*** Opening of Given records ***
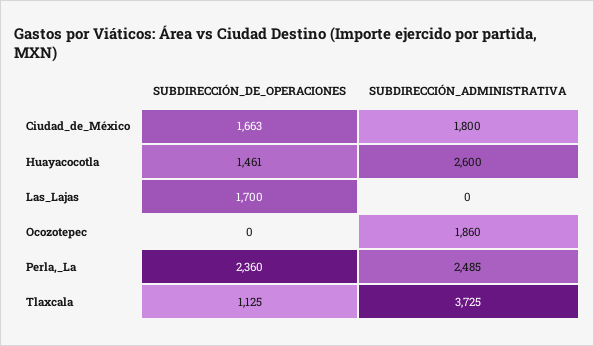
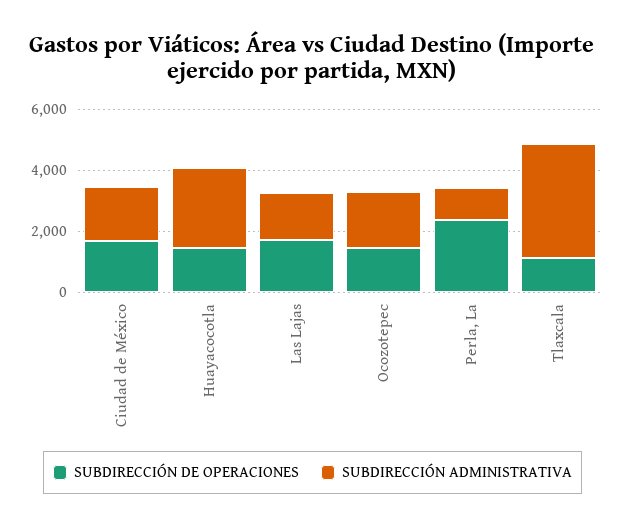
SUBDIRECCIÓN_ADMINISTRATIVA, Las_Lajas: 0 -> 1500
SUBDIRECCIÓN_DE_OPERACIONES, Ocozotepec: 0 -> 1500
SUBDIRECCIÓN_ADMINISTRATIVA, Perla,_La: 2485 -> 1000

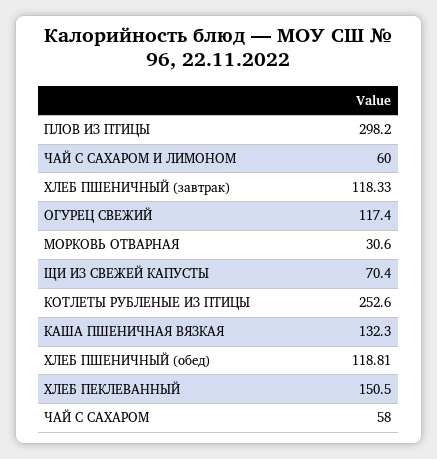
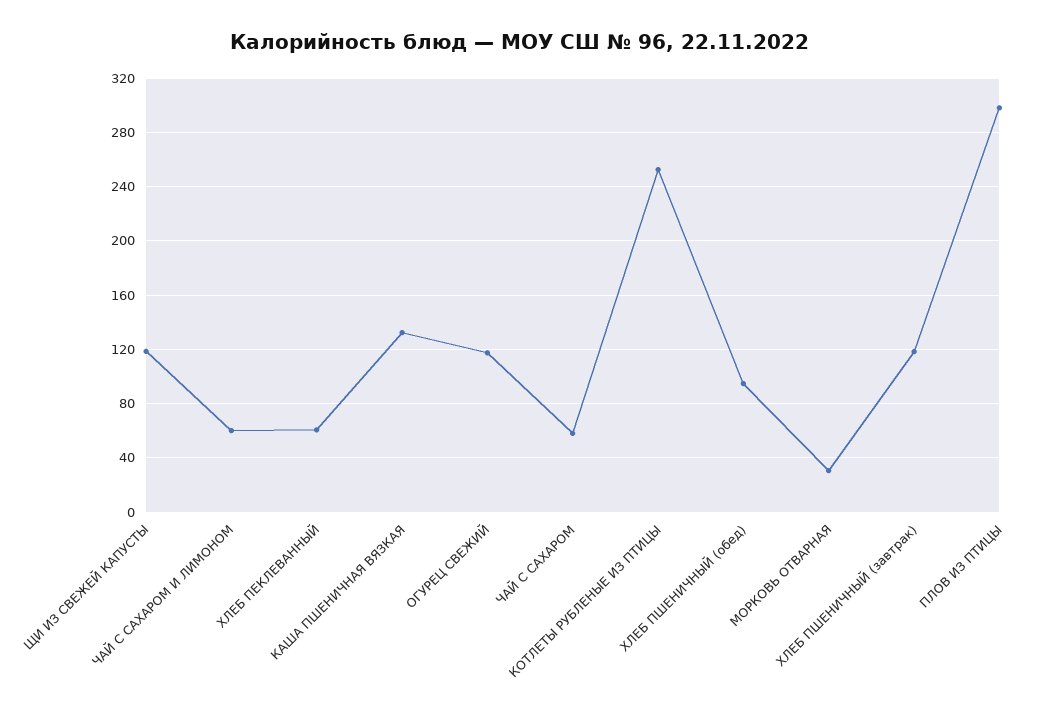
ЩИ ИЗ СВЕЖЕЙ КАПУСТЫ: 70.4 -> 120
ХЛЕБ ПШЕНИЧНЫЙ (обед): 118.81 -> 95
ХЛЕБ ПЕКЛЕВАННЫЙ: 150.5 -> 60

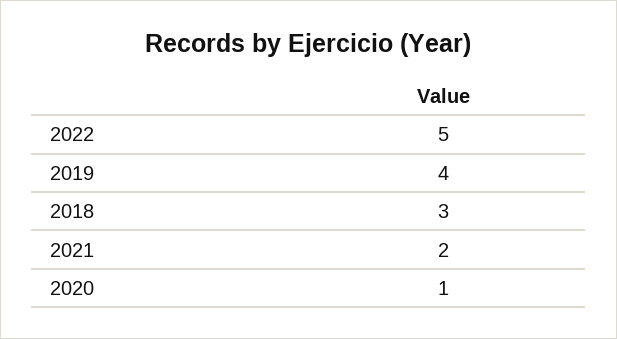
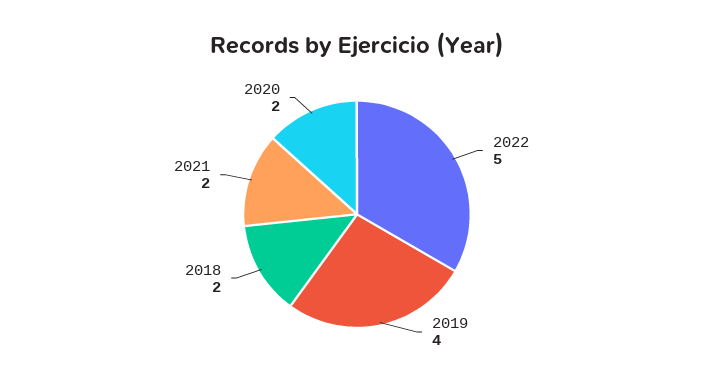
2018: 3 -> 2
2020: 1 -> 2

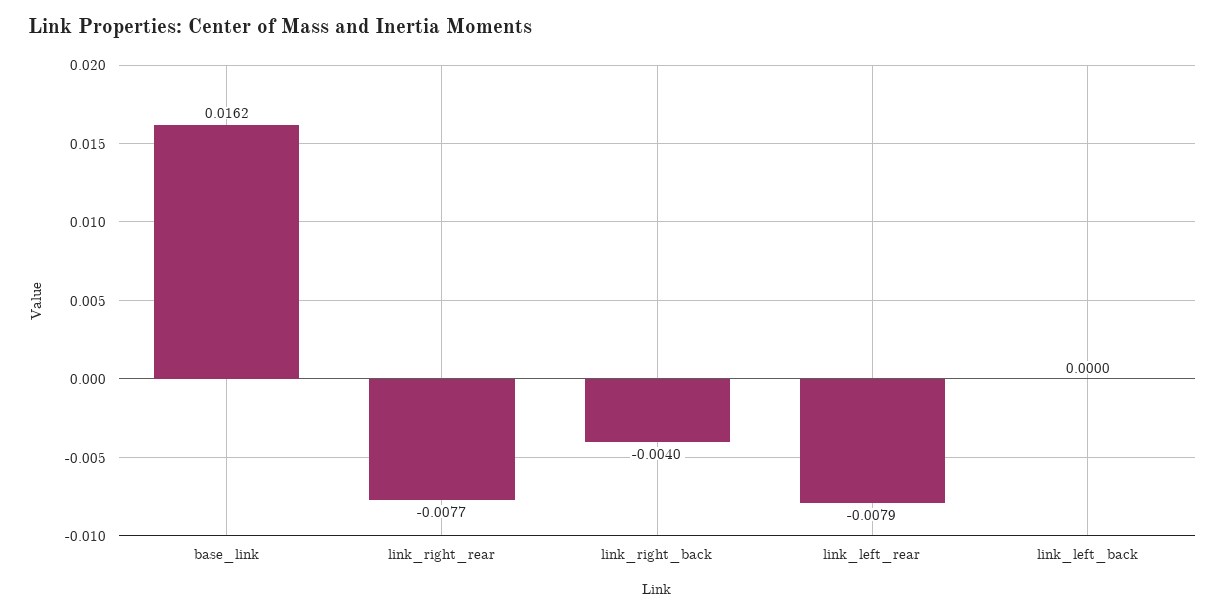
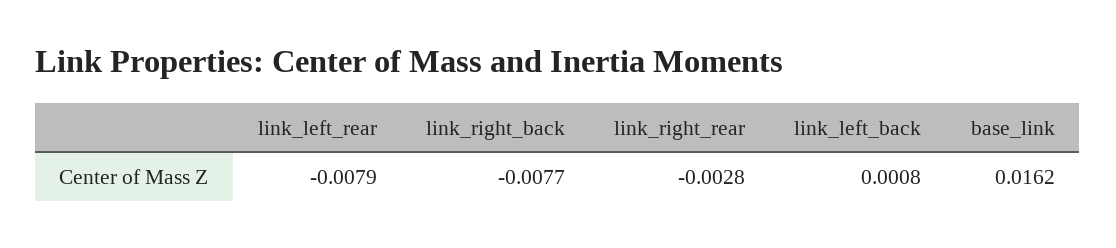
link_right_rear: -0.0077 -> -0.0028
link_right_back: -0.004 -> -0.0077
link_left_back: 0 -> 0.0008

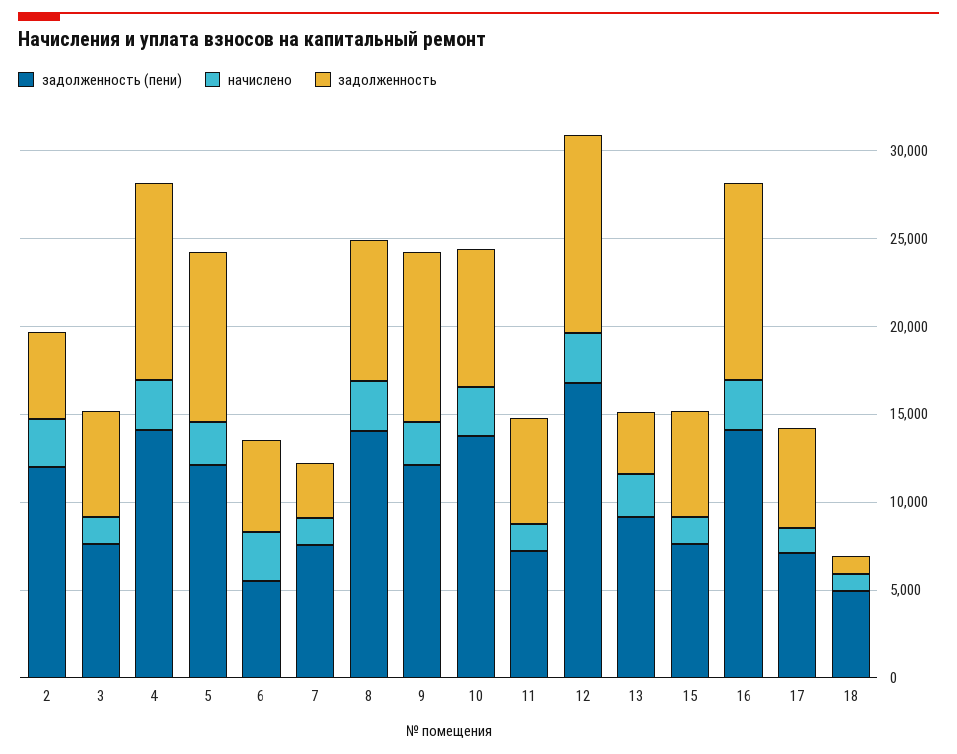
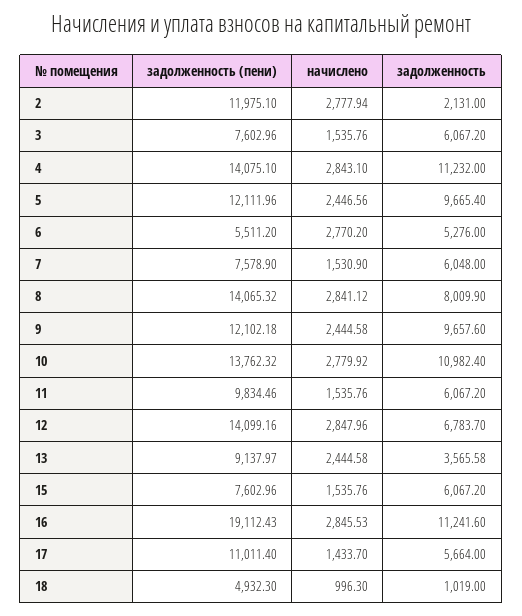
задолженность, 2: 5000 -> 2131
задолженность, 7: 3000 -> 6048
задолженность, 10: 8000 -> 10982.4
задолженность (пени), 11: 7000 -> 9834.46
задолженность (пени), 12: 17000 -> 14099.16
задолженность, 12: 11000 -> 6783.7
задолженность (пени), 16: 14000 -> 19112.43
задолженность (пени), 17: 7000 -> 11011.4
*** Close of Given records ***
Exercise brief: All lines from the one that contains "2020: 1 -> 2" through the last line of the data should be retyped exactly, with the pictures left out.

Completed task:
2020: 1 -> 2

link_right_rear: -0.0077 -> -0.0028
link_right_back: -0.004 -> -0.0077
link_left_back: 0 -> 0.0008

задолженность, 2: 5000 -> 2131
задолженность, 7: 3000 -> 6048
задолженность, 10: 8000 -> 10982.4
задолженность (пени), 11: 7000 -> 9834.46
задолженность (пени), 12: 17000 -> 14099.16
задолженность, 12: 11000 -> 6783.7
задолженность (пени), 16: 14000 -> 19112.43
задолженность (пени), 17: 7000 -> 11011.4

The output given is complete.